An MBA 523 student sent me this link to an article in the WSJ. It's a great article that argues that correlations between stocks have been increasing, and that a larger proportion of overall stock returns are due to macro economic (or market) factors.
The article mentions a few interesting statistics. First, the average correlation between stocks in the S&P 500 between 2000 - 2006 was 27%. At the height of the financial crisis it reached 80% but more recently it has dropped to 66%. The argument is made that stocks are moving lock step with the market and thus stock pickers trading off firm characteristics can't make a buck. Second, between 1995 and 2007 about 50% of growth funds beat the Russell 1000 growth index. But last year only 24% of funds beat the index.

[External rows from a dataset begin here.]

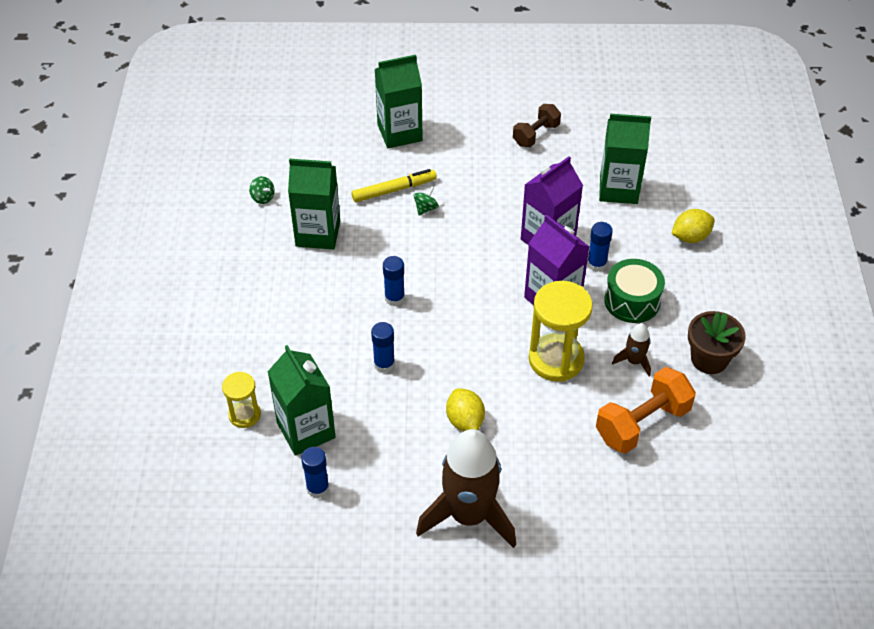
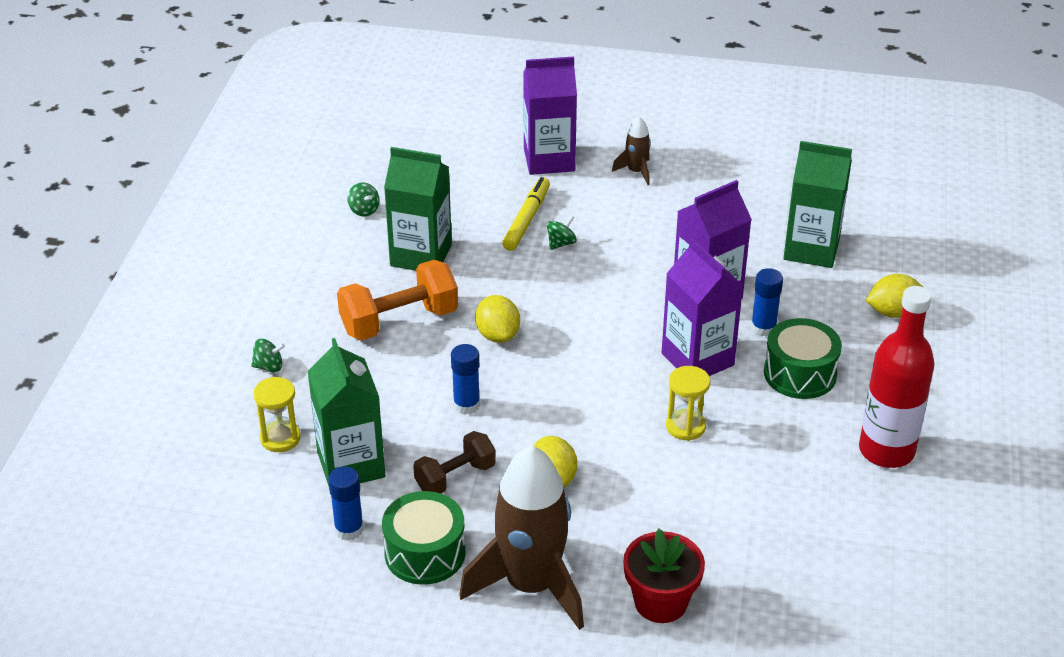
camera: 10 degrees right, 10 degrees down
(220, 351) = (269, 367): none -> green spinning top
(381, 500) = (425, 553): none -> green drum
(394, 190) = (526, 219): yellow marker -> yellow marker turned 60 degrees counterclockwise
(394, 298) = (498, 335): blue glue stick -> yellow lemon
(399, 133) = (549, 160): green carton -> purple carton
(536, 135) = (719, 179): brown dumbbell -> brown dumbbell (455, 477)
(556, 359) = (685, 426): yellow hourglass -> yellow hourglass, size x0.56
(569, 514) = (660, 602): none -> red flower pot
(634, 361) = (786, 441): brown rocket -> brown rocket (636, 172)
(642, 423) = (781, 512): orange dumbbell -> orange dumbbell (399, 321)
(709, 359) = (886, 451): brown flower pot -> red bottle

I think a few things are going on here.
First, firm specific risk hasn't gone away. It's just that market risk is making up a larger component of the firm's total risk. As my students know (we talked about this last night), as correlations go up, the number of stocks that are needed to create a diversified portfolio increases. Therefore I imagine that many stock pickers are finding themselves less diversified and, ironically, more exposed to firm level risks.
Second, it is quite possible that markets are becoming more efficient. The advent of hedge funds and high speed trading, is making it increasingly hard to make a living as a stock picker.
Third, as is noted in the article, making investment bets on macro factors is incredibly difficult. While stock picking involves making a lot of little bets in many stocks, macro bets usually involve making just a hand full of large bets. The potential for loosing a lot of money is huge.
It never ceases to amaze me how ordinary people think that they can accurately make these large macro bets. I read in the money pages of our local Sunday paper about some individual who was asking an "expert" about investing in international stocks. The individual thought domestic stocks weren't going to do too well over the next few years.
How on earth does he know this? Would this individual bet on where a hurricane still forming in Atlantic is going to make landfall a week or too later? No, he'd say that he's not an expert on meteorology and not that even the experts can't predict this. Yet he'll make a long term macro bet against U.S. stocks.
All of this just reinforces my belief in indexing. You can't consistently beat the market by trading on your stock picks or your beliefs about macro factors. At best, all you will do is loose money to fees, but more likely, you'll do something really stupid.